If you buy into the idea that some things are “guilty pleasures,” that’s your business. But it doesn’t matter what you’re watching if it feels like self care and you’re enjoying it. If you told a friend that you spent all weekend reading every book in a series, no one would raise an eyebrow. Why is television any different? Either way, all you’re doing is consuming a story, which our brains are wired to do and enjoy. Whether that means you’re Keeping Up With The Kardashians or reading Proust, if you’re engaged and not hurting anyone, who cares? You should have no regrets about enjoying anything that doesn’t infringe on another person living their life, which binge-watching TV decidedly does not.
It’s not your fault if you feel bad about watching “too much” TV, whatever that means. The language we use for watching TV is engineered to make us feel bad. It must be some leftover hysteria from the bad old days, when people assumed that TV was going to turn people into thoughtless drones or something. We don’t call reading a novel in one sitting anything except “reading” or a testament to the writing being so good you had no choice but to bury yourself in the pages.
But if you watch more than three episodes of Shameless in an afternoon, you’re a “couch potato” or “binging,” which just sounds like you’ve consumed more than what was necessary. But who’s to say what’s too much? Would you rip a book out of your friend’s hand if she told she had been “binging” on it? A “couch potato” and a “book worm” are essentially the same thing: People who love stories and some alone time.
Then again, there are studies that show that binge watching has been linked to depression and that there’s an addictive quality to the “flow” experience of TV watching, so you can find yourself literally stuck on the couch sometimes. Look, we’re all for hiding out with your laptop all weekend if that’s what works for you, but we all obviously need to get some sunshine on our face, eat, and sleep properly, no matter what.

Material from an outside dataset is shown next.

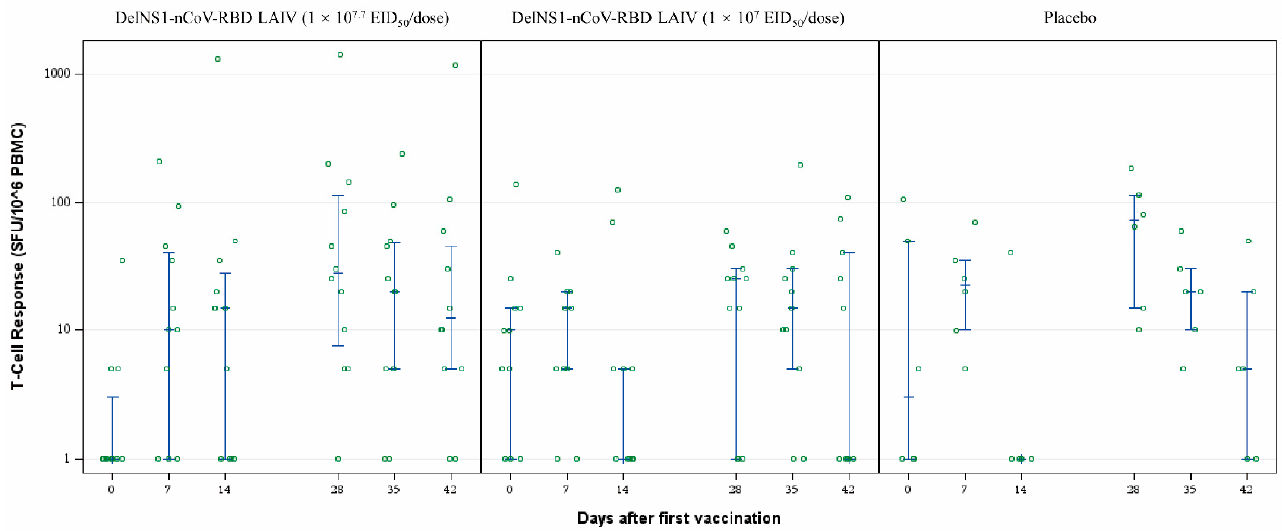
Figure 4. T-cell responses by ELISpot over time. Blood samples were taken from the subjects on baseline (day 0) and at 7, 14, 28, 35, and 42 days after the first dose of vaccine. Once separated from the blood, PBMC were seeded into anti-human IFN- γ antibody coated plate followed by the incubation with SARS-CoV-2 RBD peptide pool overnight. The substrate was added into the plate after cells incubated with Streptavidin-Alkaline Phosphatase (ALP). The spots in the plate were counted under an immunospot reader. One-way ANOVA was used to compare the T-cell response in the three groups. The error bars represent median with interquartile ranges (IQR) . Table 3. Summary of T-Cell ELISpot response.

It’s not like binge watching hours of The Gilmore Girls is making you depressed (well, maybe it is but for different reasons), but if you suffer from depression and social anxiety, it might feel better to just stay in bed and watch TV sometimes. Like anything else, there’s balance. Watching Friday Night Lights yet again from start to finish is not the worst way to self medicate most times.
Also, diving into some TV isn’t always a solitary, lonely activity. Watching TV can be a great way to bond with your BFF, whether she’s on the couch with you or just there for moral support via Gchat, and you don’t even have to get out of your pajamas or spend money. Binge watching TV doesn’t mean you’re a lonely, lazy anything. It means that you like whatever story you’re getting into on your small screen and hiding out for a minute, which is a sign of higher intelligence given the state of the world these days.
Like anything else, watching TV is a different experience for everyone and it totally depends on your personality. But if you find yourself prioritizing the next episode in favor of some other engagement, don’t be so hard on yourself. But do, please, remember to shower occasionally.